Он сверлит взглядом бумажное полотенце. Кажется, бумага вот-вот загорится от такого пристального внимания. Краем уха слышит, как мать смеётся, что-то говорит тявкающему Зефиру. Они возятся в гостиной: Пейджи отдала ему на растерзание свой пояс от старого халата, который давно пошёл на тряпки.
— Всё прекрасно, — говорит он, не моргая. — Так чё? Или занята? Я тогда…
— Нет! — быстро говорит Ван. — Нет, конечно, я приеду! Мы приедем!
— Мы? — отмирает Рыжий. Сердце неожиданно сильно стучит. — Кто?
Он знает, что это нереально, но уточнить необходимо. Жизненно необходимо.
— Мы с Йонгом. Мы на арт-вечеринке в одном кафе, так что… ты же не против?
— Господи, конечно, он не против! — доносится фоном громкий, очень узнаваемый шёпот, как будто этот мудень прижимается ухом к другой стороне телефона от Ван. — Его мать меня обожает!
Вот же… хрень.
Рыжий закрывает глаза. Медленно выдыхает.
Йонг. Серьёзно. Он добровольно пустит Йонга в свой дом. Отказ вертится на кончике языка, но слуха снова касается тихий смех Пейджи, и он — этот сраный отказ, — растворяется вместе с горечью в глотке.
Рыжий говорит в мобильный:
— Не тормозите там. Йонг знает, как ехать.
— Выезжаем! — радостно отзывается Ван. Судя по голосу, она действительно счастлива.
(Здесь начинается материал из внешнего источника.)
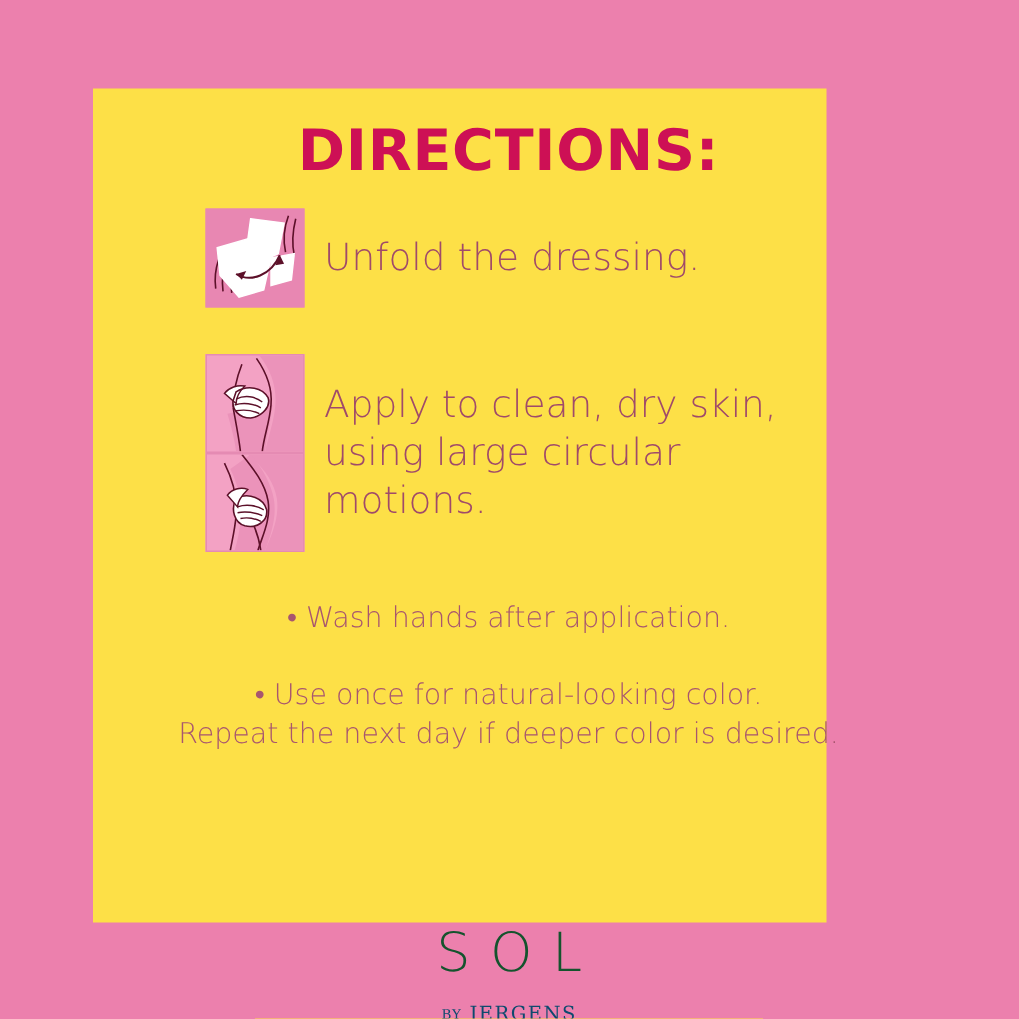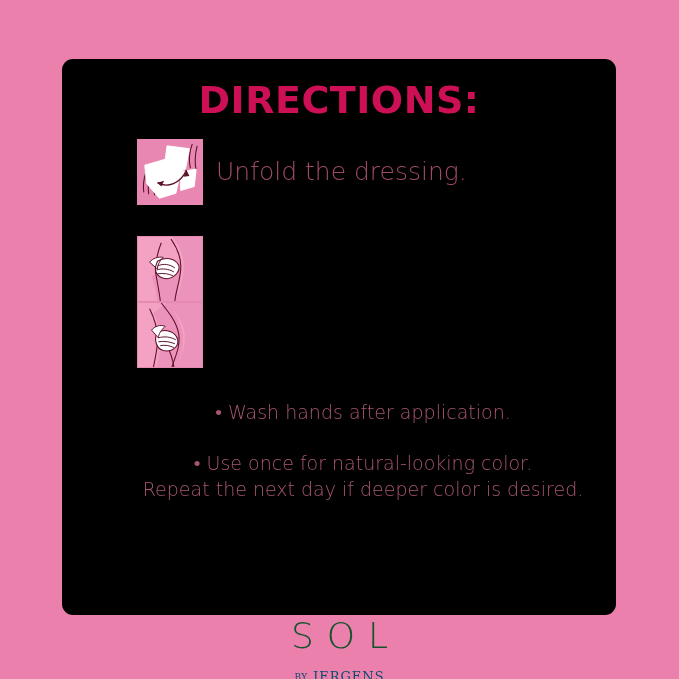--- a/index.html
+++ b/index.html
@@ -13,24 +13,23 @@
     font-family: "Liberation Sans", sans-serif;
     overflow: hidden;
     position: relative;
   }
 
   
   #panel {
     position: absolute;
     left: 62px;
     top: 59px;
-    width: 554px;
+    width: 489px;
     height: 556px;
-    background: #000000;
-    border-radius: 11px;
+    background: #fde047;
   }
 
   
   #title {
     position: absolute;
     left: 0;
     top: 22px;
     width: 554px;
     text-align: center;
     font-family: "DejaVu Sans", sans-serif;
@@ -87,21 +86,20 @@
     position: absolute;
     left: 0;
     top: 340px;
     width: 554px;
     text-align: center;
     font-family: "DejaVu Sans", sans-serif;
     font-weight: 300;
     font-size: 19px;
     line-height: 1.38;
     color: #a8566f;
-    padding-left: 24px;
   }
   .bullet-block { white-space: pre-line; margin-bottom: 25px; }
   .bullet-block:last-child { margin-bottom: 0; }
 
   
   #logo {
     position: absolute;
     left: 0;
     top: 618px;
     width: 679px;
@@ -196,20 +194,22 @@
           <path d="M20 30 C29 26 39 30 41 38 C42 46 34 51 26 49 C19 47 16 38 20 30 Z" fill="none" stroke="#5c1029" stroke-width="1.1"></path>
 
           <path d="M21 36 C27 34 34 35 39 38" stroke="#5c1029" stroke-width="1" fill="none"></path>
           <path d="M21 40 C27 39 33 40 38 42" stroke="#5c1029" stroke-width="1" fill="none"></path>
           <path d="M23 44 C28 43 33 44 37 46" stroke="#5c1029" stroke-width="1" fill="none"></path>
           <path d="M14 28 C17 24 23 22 28 24 C24 28 21 32 21 36 Z" fill="#ffffff" stroke="#5c1029" stroke-width="1"></path>
         </svg>
       </div>
 
     </div>
+    <div class="step-text">Apply to clean, dry skin,
+using large circular motions.</div>
   </div>
 
   <div id="bullets">
     <div class="bullet-block">• Wash hands after application.</div>
     <div class="bullet-block">• Use once for natural-looking color.
 Repeat the next day if deeper color is desired.</div>
   </div>
 
 </div>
Ну и хорошо. Ну и прекрасно.
Рыжий сбрасывает звонок и оставляет телефон в руке. Смотрит на пирог, переводит взгляд на часы. Почти семь.
Этот день кажется бесконечным.
Он вертит мобильный между пальцев. Отталкивается от столешницы, идёт в гостиную, опирается плечом о дверную створку на кухню, складывает руки на груди. Смотрит, как Пейджи, сидящая на коленях посреди гостиной, гоняет скачущего Зефира вокруг. У неё свои способы. Когда Пейджи грустно, она будет смеяться так, будто всё прекрасно. Она и теперь пытается делать вид, что не расстроена из-за идиотского пирога. А Рыжий пытается делать вид, что с ним всё заебись.